_Reading passage_:
+++++

Oh, I wish somebody would say that to me. Oh, I'd love to say that to somebody else. I've got to tell you, I'm no psychologist or anything. But actually I am. But if you believe that, if this person can complete you, you're setting yourself up for serious heartache, because nobody was designed to do that. You heard a fantastic message last week about how, when you get this relationship right, these relationships get better, right? Get easier, get healthier. And it's so true, because nobody can complete you. Ultimately, just want to remind you today. Ultimately, your compulsion for completion is met in a relationship with your heavenly Father. Do you guys know the name Neil Clark Warren? You ever heard that name before? You might have heard that name, but if you haven't. Yeah, you may have heard of his company. It's called eHarmony. You ever heard of eHarmony? If you haven't heard of eHarmony, you've got to watch more television. Neil's a wonderful friend. He's been on this platform before, I think, about a year ago to talk here. And years and years ago before eHarmony was ever even a thought in his head, I remember having dinner in Pasadena, and we were there, a late-night dinner, and Neil and Marilyn were there, Leslie and I were there, and we just love those guys. And I remember I asked Neil once. I said, Hey, if you could only give one word of advice to a couple about to be married, what would it be? Well, man, he didn't have to think more than a split second. I mean, he had it right there on the tip of his tongue. He said, get yourself healthy before you get yourself married.

+++++

_Given task_: Reproduce the talk on relationships above word for word, from its first line to its last.

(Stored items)
+++++

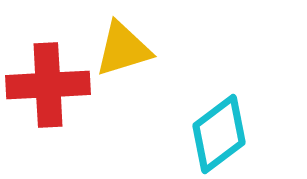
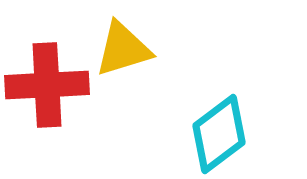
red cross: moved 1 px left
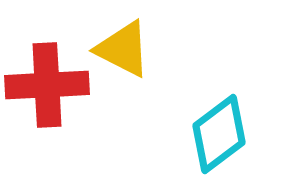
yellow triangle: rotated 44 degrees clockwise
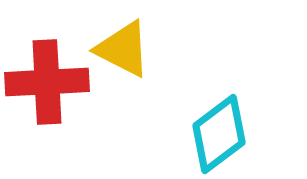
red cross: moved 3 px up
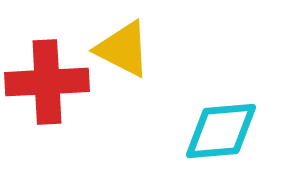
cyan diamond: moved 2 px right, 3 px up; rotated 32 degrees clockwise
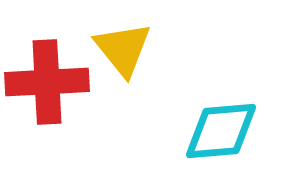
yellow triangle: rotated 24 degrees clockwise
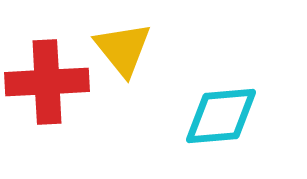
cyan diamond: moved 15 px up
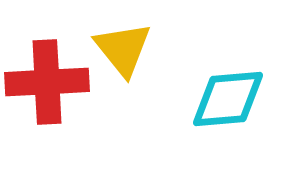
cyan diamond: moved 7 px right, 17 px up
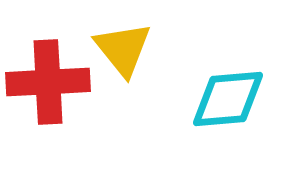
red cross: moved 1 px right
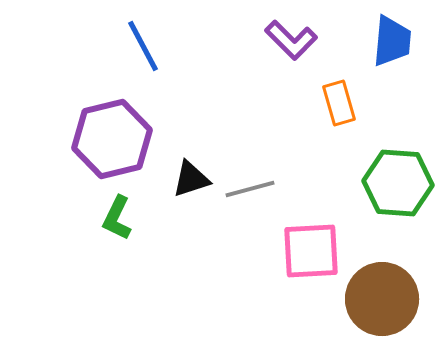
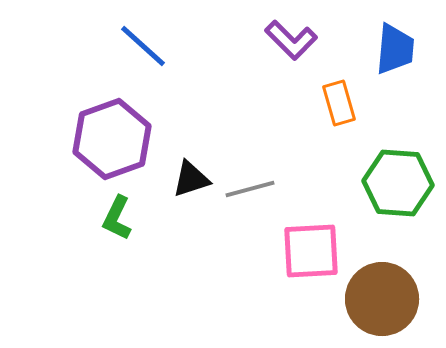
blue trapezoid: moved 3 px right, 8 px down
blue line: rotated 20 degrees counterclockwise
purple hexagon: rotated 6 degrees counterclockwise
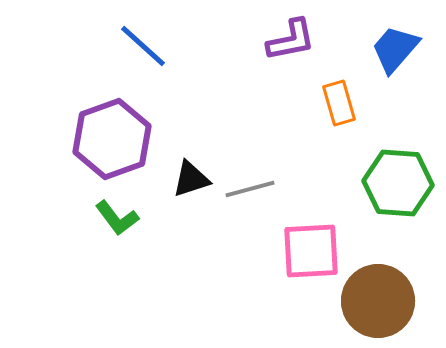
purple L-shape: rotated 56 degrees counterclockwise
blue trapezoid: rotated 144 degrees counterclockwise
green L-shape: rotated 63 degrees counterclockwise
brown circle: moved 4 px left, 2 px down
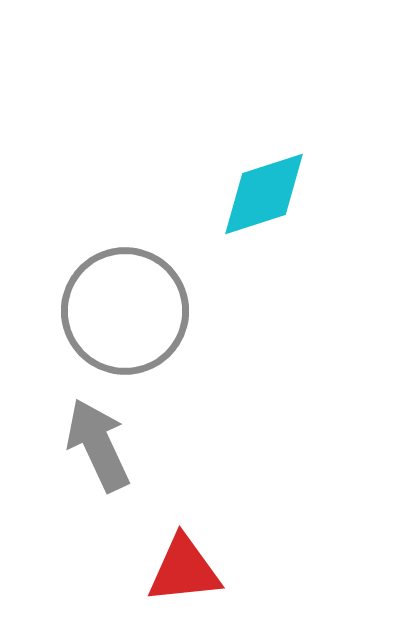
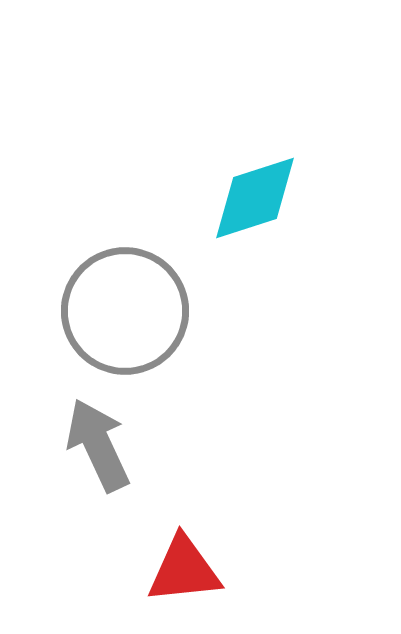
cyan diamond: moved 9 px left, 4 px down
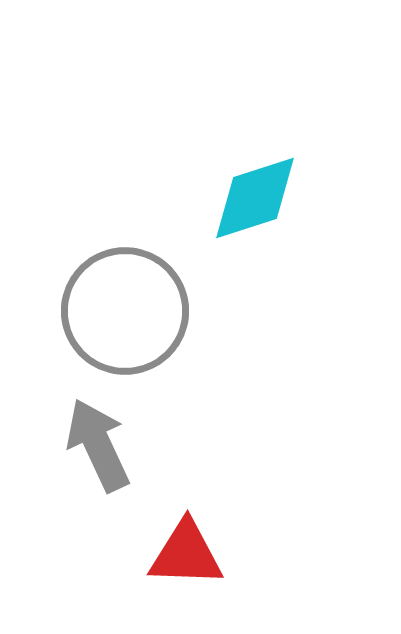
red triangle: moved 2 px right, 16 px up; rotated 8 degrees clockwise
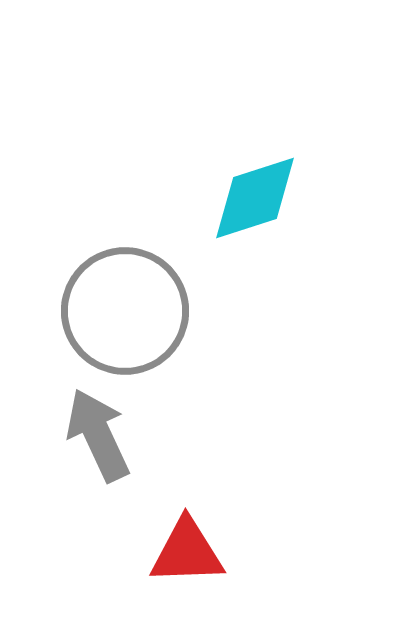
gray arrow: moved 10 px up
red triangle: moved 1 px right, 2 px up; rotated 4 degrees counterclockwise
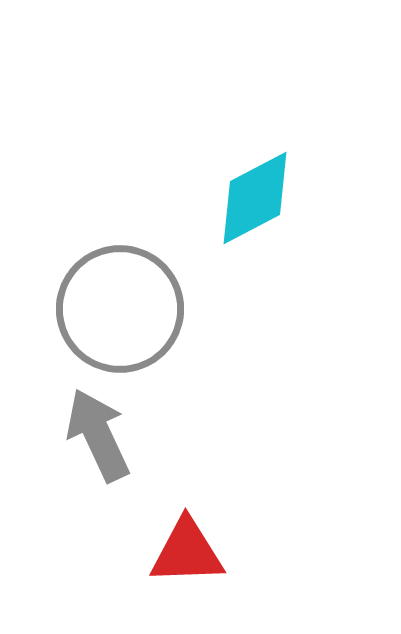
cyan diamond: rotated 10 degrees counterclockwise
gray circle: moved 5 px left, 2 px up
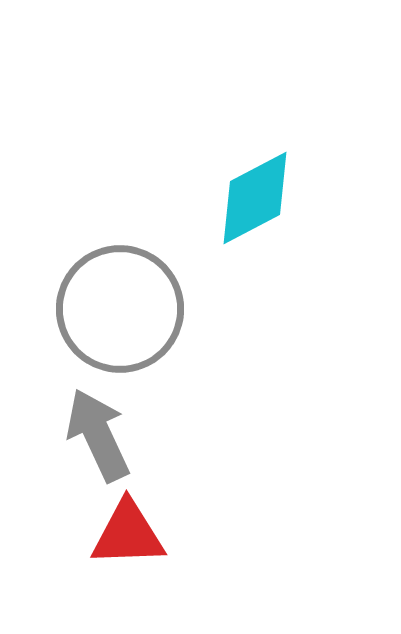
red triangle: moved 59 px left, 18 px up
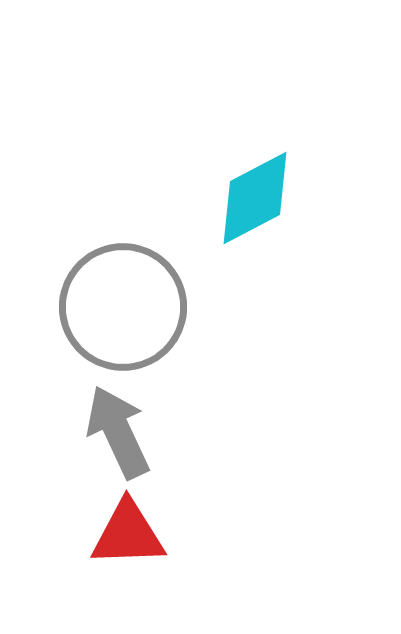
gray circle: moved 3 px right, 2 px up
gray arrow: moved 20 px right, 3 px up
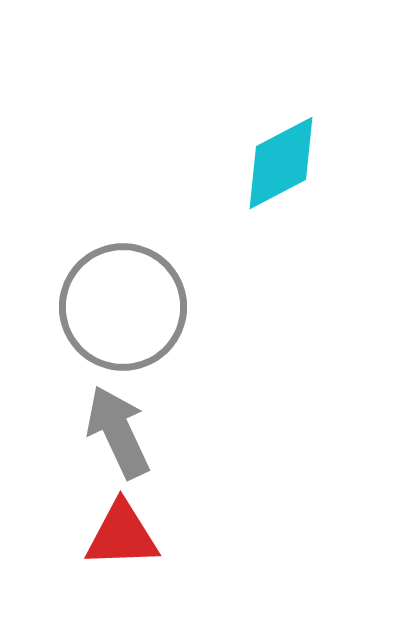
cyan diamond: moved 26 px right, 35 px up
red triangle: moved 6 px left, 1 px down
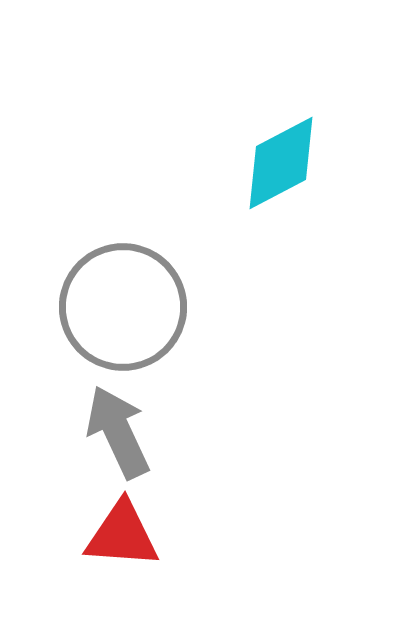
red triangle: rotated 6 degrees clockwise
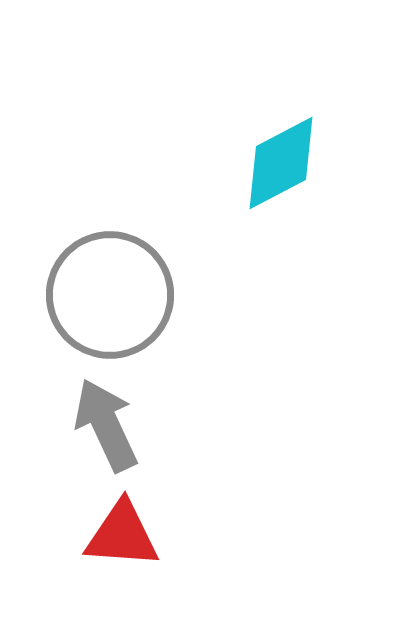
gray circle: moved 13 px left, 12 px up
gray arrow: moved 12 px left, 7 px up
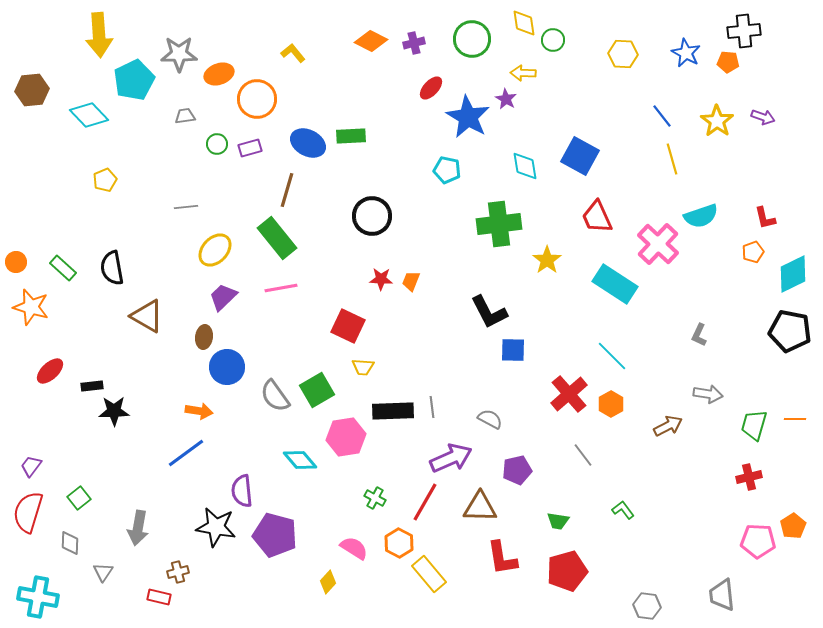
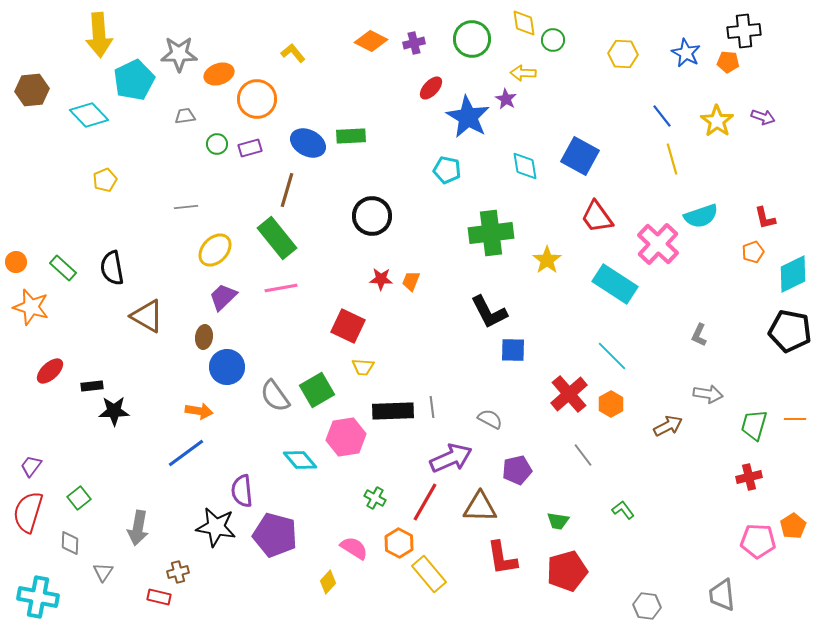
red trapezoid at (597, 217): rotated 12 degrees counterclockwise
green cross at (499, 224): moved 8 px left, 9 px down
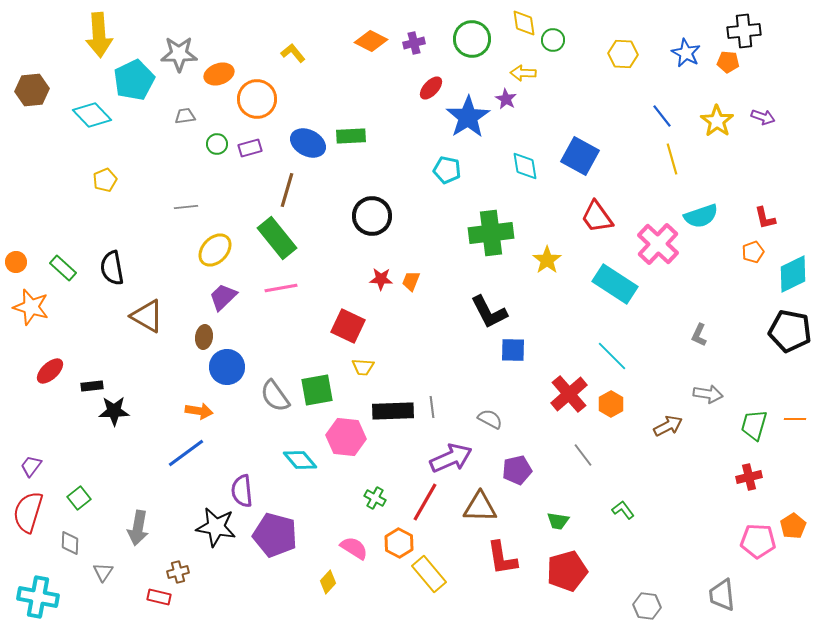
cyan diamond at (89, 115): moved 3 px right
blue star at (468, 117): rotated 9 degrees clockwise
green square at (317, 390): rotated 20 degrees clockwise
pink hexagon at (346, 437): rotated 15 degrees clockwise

+++++

_Solved exercise_:
Oh, I wish somebody would say that to me. Oh, I'd love to say that to somebody else. I've got to tell you, I'm no psychologist or anything. But actually I am. But if you believe that, if this person can complete you, you're setting yourself up for serious heartache, because nobody was designed to do that. You heard a fantastic message last week about how, when you get this relationship right, these relationships get better, right? Get easier, get healthier. And it's so true, because nobody can complete you. Ultimately, just want to remind you today. Ultimately, your compulsion for completion is met in a relationship with your heavenly Father. Do you guys know the name Neil Clark Warren? You ever heard that name before? You might have heard that name, but if you haven't. Yeah, you may have heard of his company. It's called eHarmony. You ever heard of eHarmony? If you haven't heard of eHarmony, you've got to watch more television. Neil's a wonderful friend. He's been on this platform before, I think, about a year ago to talk here. And years and years ago before eHarmony was ever even a thought in his head, I remember having dinner in Pasadena, and we were there, a late-night dinner, and Neil and Marilyn were there, Leslie and I were there, and we just love those guys. And I remember I asked Neil once. I said, Hey, if you could only give one word of advice to a couple about to be married, what would it be? Well, man, he didn't have to think more than a split second. I mean, he had it right there on the tip of his tongue. He said, get yourself healthy before you get yourself married.